> _About this task_:
Your answer should be a single number: how many lines in the data below hold the string "github".

> _Listed entries_:
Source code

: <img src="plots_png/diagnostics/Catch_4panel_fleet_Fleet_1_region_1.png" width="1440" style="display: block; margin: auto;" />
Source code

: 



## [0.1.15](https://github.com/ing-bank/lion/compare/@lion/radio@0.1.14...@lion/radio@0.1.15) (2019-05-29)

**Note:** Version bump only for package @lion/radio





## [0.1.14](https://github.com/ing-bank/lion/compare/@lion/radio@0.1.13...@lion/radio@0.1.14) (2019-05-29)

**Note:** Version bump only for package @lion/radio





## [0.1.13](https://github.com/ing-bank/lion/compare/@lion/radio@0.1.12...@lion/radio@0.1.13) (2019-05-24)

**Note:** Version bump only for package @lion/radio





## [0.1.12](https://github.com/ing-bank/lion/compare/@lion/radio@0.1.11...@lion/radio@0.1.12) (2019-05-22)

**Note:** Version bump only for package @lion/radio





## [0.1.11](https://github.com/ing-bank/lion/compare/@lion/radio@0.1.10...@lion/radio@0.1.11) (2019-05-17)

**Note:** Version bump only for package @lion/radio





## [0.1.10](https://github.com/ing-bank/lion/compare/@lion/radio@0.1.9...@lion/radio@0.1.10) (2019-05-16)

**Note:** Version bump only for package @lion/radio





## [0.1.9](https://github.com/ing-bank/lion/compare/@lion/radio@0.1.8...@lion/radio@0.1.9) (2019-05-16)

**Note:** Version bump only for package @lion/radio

> _Output of the exercise_:
7